• _Exercise instructions_:
Copy the records from the beginning through the line containing "위원회 단계부터 시민 삶의 문제는 즉시 챙기고 부산", swapping every "Juniori" for "Tineret" and changing nothing else.
━━━ Records shown
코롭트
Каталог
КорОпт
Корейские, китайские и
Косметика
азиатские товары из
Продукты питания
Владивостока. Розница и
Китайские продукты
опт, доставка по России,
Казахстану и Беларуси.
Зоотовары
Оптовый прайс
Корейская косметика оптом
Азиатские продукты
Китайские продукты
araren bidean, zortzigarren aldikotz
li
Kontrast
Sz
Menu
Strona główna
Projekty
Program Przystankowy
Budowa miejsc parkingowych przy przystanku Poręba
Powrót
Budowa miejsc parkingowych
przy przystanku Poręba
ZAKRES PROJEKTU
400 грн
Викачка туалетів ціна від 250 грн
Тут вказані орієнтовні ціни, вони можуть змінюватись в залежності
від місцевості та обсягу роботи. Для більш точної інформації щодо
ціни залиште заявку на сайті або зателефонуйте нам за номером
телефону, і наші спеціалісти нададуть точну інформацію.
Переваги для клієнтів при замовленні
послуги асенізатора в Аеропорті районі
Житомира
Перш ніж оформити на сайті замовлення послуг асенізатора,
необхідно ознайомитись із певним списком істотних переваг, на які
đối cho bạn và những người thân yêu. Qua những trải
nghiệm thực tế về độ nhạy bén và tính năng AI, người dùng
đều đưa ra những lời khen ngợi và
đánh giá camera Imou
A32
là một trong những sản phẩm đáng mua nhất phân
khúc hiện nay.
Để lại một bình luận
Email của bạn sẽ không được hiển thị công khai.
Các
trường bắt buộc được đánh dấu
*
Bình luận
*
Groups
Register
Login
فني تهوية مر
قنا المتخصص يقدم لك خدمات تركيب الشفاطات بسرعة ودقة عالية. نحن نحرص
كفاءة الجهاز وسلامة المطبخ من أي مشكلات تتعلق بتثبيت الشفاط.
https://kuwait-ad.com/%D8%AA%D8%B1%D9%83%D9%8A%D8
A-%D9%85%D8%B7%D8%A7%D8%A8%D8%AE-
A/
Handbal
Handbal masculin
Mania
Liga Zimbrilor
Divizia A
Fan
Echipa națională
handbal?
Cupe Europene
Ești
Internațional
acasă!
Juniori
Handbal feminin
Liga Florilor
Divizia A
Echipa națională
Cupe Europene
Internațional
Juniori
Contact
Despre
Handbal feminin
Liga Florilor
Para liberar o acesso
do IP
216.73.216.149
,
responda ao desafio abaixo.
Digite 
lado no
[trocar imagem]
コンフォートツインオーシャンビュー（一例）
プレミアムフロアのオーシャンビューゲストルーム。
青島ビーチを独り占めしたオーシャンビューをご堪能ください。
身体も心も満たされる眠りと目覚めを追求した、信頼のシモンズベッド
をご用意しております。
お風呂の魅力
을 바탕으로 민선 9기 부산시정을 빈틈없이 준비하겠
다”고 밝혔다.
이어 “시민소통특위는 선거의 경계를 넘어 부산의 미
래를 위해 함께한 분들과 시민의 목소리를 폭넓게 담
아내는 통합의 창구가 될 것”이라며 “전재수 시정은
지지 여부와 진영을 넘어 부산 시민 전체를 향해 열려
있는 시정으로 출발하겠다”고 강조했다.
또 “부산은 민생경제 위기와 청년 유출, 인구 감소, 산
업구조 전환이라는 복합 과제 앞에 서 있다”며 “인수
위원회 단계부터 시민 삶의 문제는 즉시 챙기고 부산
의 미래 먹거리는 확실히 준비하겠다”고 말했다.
━━━━━━
• _Task answer_:
코롭트
Каталог
КорОпт
Корейские, китайские и
Косметика
азиатские товары из
Продукты питания
Владивостока. Розница и
Китайские продукты
опт, доставка по России,
Казахстану и Беларуси.
Зоотовары
Оптовый прайс
Корейская косметика оптом
Азиатские продукты
Китайские продукты
araren bidean, zortzigarren aldikotz
li
Kontrast
Sz
Menu
Strona główna
Projekty
Program Przystankowy
Budowa miejsc parkingowych przy przystanku Poręba
Powrót
Budowa miejsc parkingowych
przy przystanku Poręba
ZAKRES PROJEKTU
400 грн
Викачка туалетів ціна від 250 грн
Тут вказані орієнтовні ціни, вони можуть змінюватись в залежності
від місцевості та обсягу роботи. Для більш точної інформації щодо
ціни залиште заявку на сайті або зателефонуйте нам за номером
телефону, і наші спеціалісти нададуть точну інформацію.
Переваги для клієнтів при замовленні
послуги асенізатора в Аеропорті районі
Житомира
Перш ніж оформити на сайті замовлення послуг асенізатора,
необхідно ознайомитись із певним списком істотних переваг, на які
đối cho bạn và những người thân yêu. Qua những trải
nghiệm thực tế về độ nhạy bén và tính năng AI, người dùng
đều đưa ra những lời khen ngợi và
đánh giá camera Imou
A32
là một trong những sản phẩm đáng mua nhất phân
khúc hiện nay.
Để lại một bình luận
Email của bạn sẽ không được hiển thị công khai.
Các
trường bắt buộc được đánh dấu
*
Bình luận
*
Groups
Register
Login
فني تهوية مر
قنا المتخصص يقدم لك خدمات تركيب الشفاطات بسرعة ودقة عالية. نحن نحرص
كفاءة الجهاز وسلامة المطبخ من أي مشكلات تتعلق بتثبيت الشفاط.
https://kuwait-ad.com/%D8%AA%D8%B1%D9%83%D9%8A%D8
A-%D9%85%D8%B7%D8%A7%D8%A8%D8%AE-
A/
Handbal
Handbal masculin
Mania
Liga Zimbrilor
Divizia A
Fan
Echipa națională
handbal?
Cupe Europene
Ești
Internațional
acasă!
Tineret
Handbal feminin
Liga Florilor
Divizia A
Echipa națională
Cupe Europene
Internațional
Tineret
Contact
Despre
Handbal feminin
Liga Florilor
Para liberar o acesso
do IP
216.73.216.149
,
responda ao desafio abaixo.
Digite 
lado no
[trocar imagem]
コンフォートツインオーシャンビュー（一例）
プレミアムフロアのオーシャンビューゲストルーム。
青島ビーチを独り占めしたオーシャンビューをご堪能ください。
身体も心も満たされる眠りと目覚めを追求した、信頼のシモンズベッド
をご用意しております。
お風呂の魅力
을 바탕으로 민선 9기 부산시정을 빈틈없이 준비하겠
다”고 밝혔다.
이어 “시민소통특위는 선거의 경계를 넘어 부산의 미
래를 위해 함께한 분들과 시민의 목소리를 폭넓게 담
아내는 통합의 창구가 될 것”이라며 “전재수 시정은
지지 여부와 진영을 넘어 부산 시민 전체를 향해 열려
있는 시정으로 출발하겠다”고 강조했다.
또 “부산은 민생경제 위기와 청년 유출, 인구 감소, 산
업구조 전환이라는 복합 과제 앞에 서 있다”며 “인수
위원회 단계부터 시민 삶의 문제는 즉시 챙기고 부산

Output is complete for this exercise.